After discovering a breach that exposed customers’ credit card data, US jam and jelly maker Smucker’s shuttered its online shop last week.
In an apologetic post to its customers, Smucker’s said that an unauthorized user slipped into its online checkout process and may have squeezed out an undisclosed number of customers’ personal data.
The data may include name, address, email address, phone, credit or debit card number, expiration date, and verification code.
According to security journalist Brian Krebs Smucker’s is just the latest fly to get stuck in the same web that ensnared dozens of companies last year, including some of the world’s largest data brokers and at least one credit card processor.
Sources familiar with the attackers and their infrastructure told Krebs that Smucker’s was exploited by the same gang.
The gang last year ransacked dozens of sites that ran outdated, vulnerable versions of Adobe’s ColdFusion Web application platform – in fact, code for ColdFusion was only one of the pearls the pirates stole away.
Given that Smucker’s said its customer data was intercepted during online checkout, it sounds like the malware is acting like a Trojan such as Zeus, Krebs suggests.
The difference here would be that the malware found in Smucker’s checkout process is designed to siphon data from web server applications. A Trojan such as Zeus, in contrast, goes after client-side data.
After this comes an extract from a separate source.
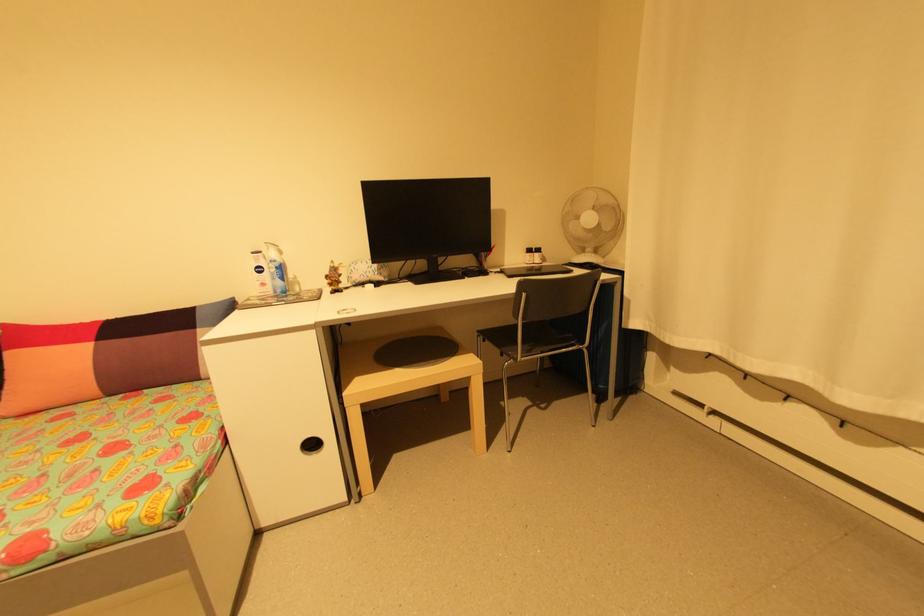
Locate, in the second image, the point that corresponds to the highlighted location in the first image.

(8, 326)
(SophosLabs’ James Wyke wrote a technical paper looking at how Zeus works – for a free, no-registration-required copy, click here.)
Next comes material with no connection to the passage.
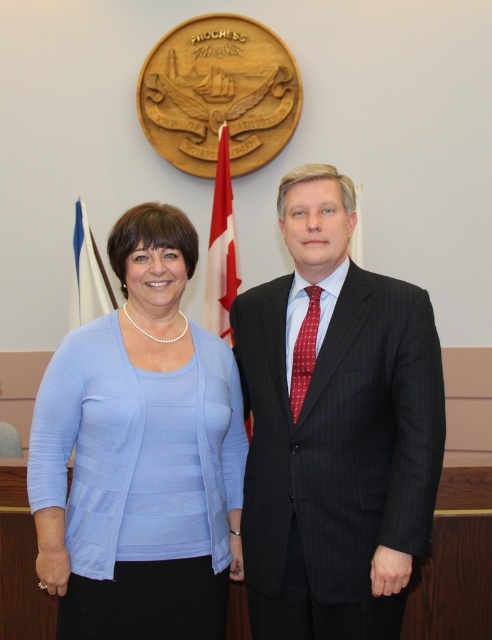
You are a photographer setting up for a group photo. You need to ensure that the dark pinstripe suit at center and the blue fabric flag at left are both visible in the frame. Based on their sizes, which object should you focus on first to ensure proper framing?

The dark pinstripe suit at center is taller than the blue fabric flag at left, so you should focus on the dark pinstripe suit at center first to ensure proper framing.

Looking at this image, you are a photographer setting up for a group photo. You notice the light blue fabric shirt at center and the blue fabric flag at left. Which object is positioned to the right of the other?

The light blue fabric shirt at center is to the right of the blue fabric flag at left according to the description.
Some of the crooks’ most notable targets have included these big names:
- Adobe. The company in October 2013 revealed that some 38 million customer records were stolen, along with source code for most of the company’s biggest sellers. Beyond ColdFusion, that included code for Reader, Acrobat and Photoshop.
- Data brokers. It was discovered in September 2013 that the huge data brokers LexisNexis, Dun & Bradstreet, and Kroll were found to have been boobytrapped with small but very potent botnets run for the purposes of identity theft.
- NW3C, PR Newswire, Cupid Media. In November 2013, more than 42 million plaintext passwords were found on a server after having been hacked out of online dating site Cupid Media. On the same server were tens of millions of records from the Adobe theft, from PR Newswire, and from the National White Collar Crime Center.
Krebs notes that Smucker’s was on a list of compromised online stores that he was investigating toward the end of 2013.
Although Smucker’s didn’t give away much detail, Krebs found its online store referenced near the top of a cached web page showing the control panel for a ColdFusion botnet that the attackers were operating last year.
They were still operating it into 2014, Krebs suggests, given that Smucker’s said it wasn’t aware of the breach until mid-February.
Is Smucker’s the last of it? Has the law cleaned these guys up yet? Have we heard the last of this gang?
Far from it.
There are dozens of other online shops listed on the botnet control panel, Krebs says, the cached page for which dates to August 2013.
Though he’s notified the companies, some have yet to respond, Krebs writes.
Of course, the longer that publicly available backdoors to these sites stay wide open, as the cached logs show they were as of August, the more damage that will be done.
Stay tuned: the companies that didn’t respond to Krebs might be aware of the breaches, but then again, maybe not. We well might assume that there won’t be any shortage of breach news relating to this particular gang in the coming months.
In the meantime, Smucker’s said in a FAQ that it’s notifying affected customers via postal mail, advising them to review their transactions from December 2012 through January 2014.
If you’ve been shopping online for the sweet, sticky stuff, you might want to check your transactions to see whether you’ve gotten stuck along with Smucker’s.